### [PROBLEM STATEMENT]
In the scroll compressor description, what part connects the scroll compression mechanism 11 to the driving motor 13?

### [TEXT TO READ]
☆ ☆ ☆
In the casing 3 are accommodated a scroll compression mechanism 11
for compressing refrigerant and a driving motor 13 disposed below
the scroll compression mechanism 11. The scroll compression
mechanism. 11 and the driving motor 13 are connected to each other
through a driving shaft 15 which is dispose so as to extend in the
up-and-down direction in the casing 3. A gap space 17 is formed
between the scroll compression mechanism 11 and the driving motor
13.
A main frame 21 is accommodated at the inner upper portion of the
casing 3, and a radial bearing portion 28 and a boss mount portion
26 are formed at the center of the main frame 21. The radial
bearing portion 28 pivotally supports the tip (upper end) side of
the driving shaft 15, and is configured to project downwards from
the center of one surface (lower side surface) of the main frame
21. The boss mount portion 26 is used to accommodate therein a boss
25C of a swing scroll 25 described later, and formed by concaving
the center of the other surface (upper side surface) of the main
frame 21 downwards. An eccentric shaft portion 15A is formed at the
tip (upper end) of the driving shaft 15. The eccentric shaft
portion 15A is provided so that the center thereof is eccentric
from the shaft center of the driving shaft 15, and inserted through
a slewing bearing in the boss 25C so as to be turnably driven.
The scroll compression mechanism 11 comprises a fixed scroll 23 and
a swing scroll 25. The fixed scroll 23 is disposed in close contact
with the upper surface of the main frame 21. The main frame 21 is
secured to the inner surface of the casing main body 5, and the
fixed scroll 23 is fixed to the main frame 21. The swing scroll 25
is engaged with the fixed scroll 23, and disposed in a swing space
12 formed between the fixed scroll 23 and the main frame 21. The
inside of the casing 3 is partitioned into a high-pressure space 27
below the main frame 21 and a discharge space 29 above the main
frame 21. The respective spaces 27 and 29 intercommunicate with
each other through vertical grooves 71 which are formed on the
outer peripheries of the main frame 21 and the fixed scroll 23 so
as to extend vertically.
☆ ☆ ☆
### [SUPPLIED INFORMATION]
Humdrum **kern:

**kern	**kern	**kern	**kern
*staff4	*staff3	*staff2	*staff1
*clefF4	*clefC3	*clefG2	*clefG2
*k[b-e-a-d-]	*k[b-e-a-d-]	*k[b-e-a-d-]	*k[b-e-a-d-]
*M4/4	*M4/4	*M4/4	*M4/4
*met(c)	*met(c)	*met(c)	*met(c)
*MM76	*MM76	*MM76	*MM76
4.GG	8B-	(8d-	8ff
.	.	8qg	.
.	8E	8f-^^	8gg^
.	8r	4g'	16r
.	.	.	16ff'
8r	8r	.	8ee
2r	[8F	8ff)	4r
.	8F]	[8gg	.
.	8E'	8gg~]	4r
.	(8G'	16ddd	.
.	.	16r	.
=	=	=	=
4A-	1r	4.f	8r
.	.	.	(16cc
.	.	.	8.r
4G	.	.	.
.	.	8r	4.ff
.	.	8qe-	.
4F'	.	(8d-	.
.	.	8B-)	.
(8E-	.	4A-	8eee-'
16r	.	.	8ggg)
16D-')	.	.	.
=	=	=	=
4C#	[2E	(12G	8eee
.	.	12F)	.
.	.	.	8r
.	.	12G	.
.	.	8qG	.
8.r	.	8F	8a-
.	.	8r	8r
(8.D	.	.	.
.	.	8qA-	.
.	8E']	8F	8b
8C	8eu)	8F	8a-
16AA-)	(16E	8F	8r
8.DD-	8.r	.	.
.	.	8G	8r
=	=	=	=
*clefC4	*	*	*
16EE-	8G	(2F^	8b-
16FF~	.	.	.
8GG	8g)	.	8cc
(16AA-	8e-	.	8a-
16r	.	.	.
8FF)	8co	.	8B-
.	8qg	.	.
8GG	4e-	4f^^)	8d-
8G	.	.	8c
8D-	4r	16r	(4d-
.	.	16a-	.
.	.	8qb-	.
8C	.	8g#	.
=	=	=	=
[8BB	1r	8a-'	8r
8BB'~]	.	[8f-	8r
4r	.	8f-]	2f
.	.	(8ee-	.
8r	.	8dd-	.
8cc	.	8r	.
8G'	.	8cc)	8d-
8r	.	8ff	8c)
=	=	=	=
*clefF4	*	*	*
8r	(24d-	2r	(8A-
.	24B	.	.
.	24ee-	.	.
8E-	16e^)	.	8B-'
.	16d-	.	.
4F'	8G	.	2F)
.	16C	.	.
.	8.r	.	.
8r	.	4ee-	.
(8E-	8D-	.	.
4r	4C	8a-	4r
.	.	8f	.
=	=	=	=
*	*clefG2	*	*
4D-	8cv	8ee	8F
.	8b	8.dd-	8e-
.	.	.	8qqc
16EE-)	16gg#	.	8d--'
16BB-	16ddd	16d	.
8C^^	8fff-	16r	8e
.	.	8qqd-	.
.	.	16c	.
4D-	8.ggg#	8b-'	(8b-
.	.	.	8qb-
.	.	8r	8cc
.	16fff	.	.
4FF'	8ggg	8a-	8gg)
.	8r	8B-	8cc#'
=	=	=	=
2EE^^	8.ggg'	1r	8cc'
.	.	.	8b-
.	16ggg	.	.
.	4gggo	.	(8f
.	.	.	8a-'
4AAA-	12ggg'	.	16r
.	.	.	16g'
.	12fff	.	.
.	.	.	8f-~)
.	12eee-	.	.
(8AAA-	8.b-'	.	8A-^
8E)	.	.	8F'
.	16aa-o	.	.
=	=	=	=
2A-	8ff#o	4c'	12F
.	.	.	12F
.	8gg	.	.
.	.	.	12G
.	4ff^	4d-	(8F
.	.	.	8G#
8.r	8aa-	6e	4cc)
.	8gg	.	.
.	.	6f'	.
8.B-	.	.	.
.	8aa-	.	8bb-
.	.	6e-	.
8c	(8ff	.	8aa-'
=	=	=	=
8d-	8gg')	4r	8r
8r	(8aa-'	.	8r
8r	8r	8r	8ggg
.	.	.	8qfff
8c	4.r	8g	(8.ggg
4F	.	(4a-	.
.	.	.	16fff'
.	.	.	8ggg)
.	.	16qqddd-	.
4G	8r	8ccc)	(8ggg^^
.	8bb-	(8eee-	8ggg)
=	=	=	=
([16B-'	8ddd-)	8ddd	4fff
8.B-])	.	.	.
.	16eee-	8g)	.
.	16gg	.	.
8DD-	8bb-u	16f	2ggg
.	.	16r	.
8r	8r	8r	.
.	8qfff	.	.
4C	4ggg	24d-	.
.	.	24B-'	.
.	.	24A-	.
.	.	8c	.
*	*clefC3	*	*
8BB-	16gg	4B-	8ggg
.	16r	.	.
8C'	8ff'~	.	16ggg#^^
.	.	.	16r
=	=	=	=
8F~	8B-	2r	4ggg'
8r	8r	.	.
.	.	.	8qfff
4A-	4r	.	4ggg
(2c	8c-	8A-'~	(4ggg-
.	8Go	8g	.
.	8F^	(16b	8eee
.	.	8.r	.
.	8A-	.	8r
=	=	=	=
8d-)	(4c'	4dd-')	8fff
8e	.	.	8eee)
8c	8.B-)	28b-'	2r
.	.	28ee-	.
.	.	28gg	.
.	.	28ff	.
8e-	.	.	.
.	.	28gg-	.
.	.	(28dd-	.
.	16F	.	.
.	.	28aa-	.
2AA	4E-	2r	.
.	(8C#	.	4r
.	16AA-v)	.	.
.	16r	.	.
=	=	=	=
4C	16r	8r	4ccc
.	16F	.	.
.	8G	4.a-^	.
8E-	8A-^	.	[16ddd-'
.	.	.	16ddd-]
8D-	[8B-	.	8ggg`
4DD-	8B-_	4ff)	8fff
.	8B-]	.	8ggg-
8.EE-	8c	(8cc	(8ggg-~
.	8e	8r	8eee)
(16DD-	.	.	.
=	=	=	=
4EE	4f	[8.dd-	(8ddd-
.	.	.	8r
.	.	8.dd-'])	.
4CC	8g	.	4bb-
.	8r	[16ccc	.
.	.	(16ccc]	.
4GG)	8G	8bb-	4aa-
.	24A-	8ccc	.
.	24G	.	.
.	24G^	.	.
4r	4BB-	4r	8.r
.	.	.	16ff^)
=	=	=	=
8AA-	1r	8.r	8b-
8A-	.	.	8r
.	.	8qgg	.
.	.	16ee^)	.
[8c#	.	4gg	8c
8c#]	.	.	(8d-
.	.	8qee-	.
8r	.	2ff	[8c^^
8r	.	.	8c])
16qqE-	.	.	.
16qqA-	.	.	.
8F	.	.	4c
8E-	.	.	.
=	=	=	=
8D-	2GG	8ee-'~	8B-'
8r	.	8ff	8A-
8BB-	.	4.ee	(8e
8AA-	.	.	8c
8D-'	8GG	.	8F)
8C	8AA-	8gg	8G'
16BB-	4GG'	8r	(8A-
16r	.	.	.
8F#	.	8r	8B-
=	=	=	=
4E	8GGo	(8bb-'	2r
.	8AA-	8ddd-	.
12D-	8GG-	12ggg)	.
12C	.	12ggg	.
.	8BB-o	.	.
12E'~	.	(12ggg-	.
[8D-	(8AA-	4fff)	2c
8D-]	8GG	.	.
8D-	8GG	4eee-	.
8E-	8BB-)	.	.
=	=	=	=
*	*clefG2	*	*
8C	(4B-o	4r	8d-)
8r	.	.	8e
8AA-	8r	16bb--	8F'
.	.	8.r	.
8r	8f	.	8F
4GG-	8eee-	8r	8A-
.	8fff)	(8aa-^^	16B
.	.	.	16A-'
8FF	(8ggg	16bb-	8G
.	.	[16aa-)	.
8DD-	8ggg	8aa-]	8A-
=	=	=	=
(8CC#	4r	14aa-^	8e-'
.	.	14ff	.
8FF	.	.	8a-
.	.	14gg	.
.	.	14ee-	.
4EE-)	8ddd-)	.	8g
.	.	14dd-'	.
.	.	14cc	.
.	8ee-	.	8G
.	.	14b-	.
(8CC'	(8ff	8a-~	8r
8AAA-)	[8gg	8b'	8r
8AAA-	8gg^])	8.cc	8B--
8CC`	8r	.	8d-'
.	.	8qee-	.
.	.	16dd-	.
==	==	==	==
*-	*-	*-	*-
☆ ☆ ☆
### [ANSWER IN FULL]
The driving shaft 15, which extends in the up-and-down direction in the casing 3.